## TASK BRIEF
Although the data below holds other lines too, output only those from the line with "Poor communities can" up to and including the line with "Strong Links Defined", exactly as they appear.

Dataset entries
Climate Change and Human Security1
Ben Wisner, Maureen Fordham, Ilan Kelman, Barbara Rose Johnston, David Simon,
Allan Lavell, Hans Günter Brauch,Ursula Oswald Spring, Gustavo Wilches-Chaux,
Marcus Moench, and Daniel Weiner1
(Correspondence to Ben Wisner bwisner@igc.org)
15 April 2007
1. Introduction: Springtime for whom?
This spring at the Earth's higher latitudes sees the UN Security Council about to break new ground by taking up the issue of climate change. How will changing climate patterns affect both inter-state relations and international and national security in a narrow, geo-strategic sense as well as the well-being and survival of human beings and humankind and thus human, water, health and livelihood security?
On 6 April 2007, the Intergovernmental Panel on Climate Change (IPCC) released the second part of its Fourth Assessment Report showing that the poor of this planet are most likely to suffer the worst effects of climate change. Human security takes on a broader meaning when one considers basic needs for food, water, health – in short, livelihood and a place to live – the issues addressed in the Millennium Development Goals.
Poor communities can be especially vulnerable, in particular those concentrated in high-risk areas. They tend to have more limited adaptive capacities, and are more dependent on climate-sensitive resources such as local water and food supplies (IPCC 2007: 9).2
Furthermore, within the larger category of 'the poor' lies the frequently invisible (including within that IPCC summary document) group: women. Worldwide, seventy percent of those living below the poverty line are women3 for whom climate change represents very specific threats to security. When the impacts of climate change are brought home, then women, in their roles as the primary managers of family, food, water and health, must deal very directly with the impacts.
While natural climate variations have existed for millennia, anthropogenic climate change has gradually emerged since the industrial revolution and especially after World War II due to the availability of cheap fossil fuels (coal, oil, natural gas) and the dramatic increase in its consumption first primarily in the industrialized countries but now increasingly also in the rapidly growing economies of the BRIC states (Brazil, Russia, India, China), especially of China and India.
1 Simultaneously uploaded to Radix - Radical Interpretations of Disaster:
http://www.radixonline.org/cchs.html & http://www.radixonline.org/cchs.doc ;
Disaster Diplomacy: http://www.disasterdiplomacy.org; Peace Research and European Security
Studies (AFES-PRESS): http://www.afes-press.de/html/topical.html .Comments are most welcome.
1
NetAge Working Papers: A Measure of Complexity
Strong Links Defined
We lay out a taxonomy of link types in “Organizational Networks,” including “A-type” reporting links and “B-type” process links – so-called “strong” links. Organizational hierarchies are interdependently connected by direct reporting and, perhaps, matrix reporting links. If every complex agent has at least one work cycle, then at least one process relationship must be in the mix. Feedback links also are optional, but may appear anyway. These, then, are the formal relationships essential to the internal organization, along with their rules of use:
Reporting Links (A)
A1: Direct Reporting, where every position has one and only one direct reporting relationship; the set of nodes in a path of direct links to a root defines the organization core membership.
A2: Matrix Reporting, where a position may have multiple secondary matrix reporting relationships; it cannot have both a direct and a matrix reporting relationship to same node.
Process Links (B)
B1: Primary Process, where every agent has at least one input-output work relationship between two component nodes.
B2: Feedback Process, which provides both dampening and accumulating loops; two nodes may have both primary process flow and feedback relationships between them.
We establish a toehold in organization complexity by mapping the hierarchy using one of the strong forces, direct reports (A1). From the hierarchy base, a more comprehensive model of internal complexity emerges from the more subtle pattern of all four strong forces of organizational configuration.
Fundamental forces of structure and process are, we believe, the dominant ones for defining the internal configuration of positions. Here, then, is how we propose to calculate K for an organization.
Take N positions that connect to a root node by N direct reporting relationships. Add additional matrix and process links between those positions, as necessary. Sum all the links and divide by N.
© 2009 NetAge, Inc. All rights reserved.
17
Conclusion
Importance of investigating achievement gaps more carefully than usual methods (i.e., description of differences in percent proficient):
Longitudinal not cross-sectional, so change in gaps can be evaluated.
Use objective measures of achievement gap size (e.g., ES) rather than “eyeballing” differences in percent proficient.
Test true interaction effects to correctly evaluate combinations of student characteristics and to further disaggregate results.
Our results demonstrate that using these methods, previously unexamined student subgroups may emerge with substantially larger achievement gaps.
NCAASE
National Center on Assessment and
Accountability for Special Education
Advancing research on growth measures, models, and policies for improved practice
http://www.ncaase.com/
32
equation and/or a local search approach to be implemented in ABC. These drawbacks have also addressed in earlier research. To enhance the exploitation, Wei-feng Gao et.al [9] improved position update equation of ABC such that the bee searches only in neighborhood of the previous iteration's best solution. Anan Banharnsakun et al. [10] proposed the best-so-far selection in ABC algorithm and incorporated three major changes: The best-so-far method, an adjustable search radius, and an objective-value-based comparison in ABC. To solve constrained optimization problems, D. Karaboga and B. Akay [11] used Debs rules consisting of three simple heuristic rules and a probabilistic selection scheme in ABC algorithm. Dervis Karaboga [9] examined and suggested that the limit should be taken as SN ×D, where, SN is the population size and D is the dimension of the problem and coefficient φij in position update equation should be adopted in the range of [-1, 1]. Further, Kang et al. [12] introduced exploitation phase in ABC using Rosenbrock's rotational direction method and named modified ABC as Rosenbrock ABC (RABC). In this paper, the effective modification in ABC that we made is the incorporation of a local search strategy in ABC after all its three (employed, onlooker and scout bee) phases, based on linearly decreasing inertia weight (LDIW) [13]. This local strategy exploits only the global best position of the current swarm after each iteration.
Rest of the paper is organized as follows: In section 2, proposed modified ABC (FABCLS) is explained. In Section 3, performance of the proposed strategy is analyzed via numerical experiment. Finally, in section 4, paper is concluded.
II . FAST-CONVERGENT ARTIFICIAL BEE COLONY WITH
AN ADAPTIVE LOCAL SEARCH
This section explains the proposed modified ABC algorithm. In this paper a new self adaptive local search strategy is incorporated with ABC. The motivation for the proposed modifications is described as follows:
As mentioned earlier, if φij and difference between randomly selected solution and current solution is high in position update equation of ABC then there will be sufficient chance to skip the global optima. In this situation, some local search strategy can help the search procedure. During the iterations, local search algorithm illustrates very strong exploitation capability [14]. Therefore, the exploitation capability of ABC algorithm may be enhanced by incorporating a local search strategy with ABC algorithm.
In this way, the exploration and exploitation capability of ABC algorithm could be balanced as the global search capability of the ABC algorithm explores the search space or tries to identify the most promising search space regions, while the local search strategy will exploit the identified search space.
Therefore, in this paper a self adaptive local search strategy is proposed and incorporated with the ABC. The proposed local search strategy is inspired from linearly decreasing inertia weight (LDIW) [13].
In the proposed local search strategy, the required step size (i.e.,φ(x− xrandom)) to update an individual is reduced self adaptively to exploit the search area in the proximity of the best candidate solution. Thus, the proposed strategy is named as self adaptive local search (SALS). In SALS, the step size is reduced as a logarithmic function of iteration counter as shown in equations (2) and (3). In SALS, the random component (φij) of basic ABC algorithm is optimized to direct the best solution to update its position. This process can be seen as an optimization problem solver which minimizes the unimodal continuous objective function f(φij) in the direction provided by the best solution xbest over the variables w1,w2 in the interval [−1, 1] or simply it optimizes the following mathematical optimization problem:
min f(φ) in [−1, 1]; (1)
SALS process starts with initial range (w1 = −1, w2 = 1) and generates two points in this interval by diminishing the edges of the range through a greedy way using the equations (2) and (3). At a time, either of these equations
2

## ANSWER TO THE EXERCISE
Poor communities can be especially vulnerable, in particular those concentrated in high-risk areas. They tend to have more limited adaptive capacities, and are more dependent on climate-sensitive resources such as local water and food supplies (IPCC 2007: 9).2
Furthermore, within the larger category of 'the poor' lies the frequently invisible (including within that IPCC summary document) group: women. Worldwide, seventy percent of those living below the poverty line are women3 for whom climate change represents very specific threats to security. When the impacts of climate change are brought home, then women, in their roles as the primary managers of family, food, water and health, must deal very directly with the impacts.
While natural climate variations have existed for millennia, anthropogenic climate change has gradually emerged since the industrial revolution and especially after World War II due to the availability of cheap fossil fuels (coal, oil, natural gas) and the dramatic increase in its consumption first primarily in the industrialized countries but now increasingly also in the rapidly growing economies of the BRIC states (Brazil, Russia, India, China), especially of China and India.
1 Simultaneously uploaded to Radix - Radical Interpretations of Disaster:
http://www.radixonline.org/cchs.html & http://www.radixonline.org/cchs.doc ;
Disaster Diplomacy: http://www.disasterdiplomacy.org; Peace Research and European Security
Studies (AFES-PRESS): http://www.afes-press.de/html/topical.html .Comments are most welcome.
1
NetAge Working Papers: A Measure of Complexity
Strong Links Defined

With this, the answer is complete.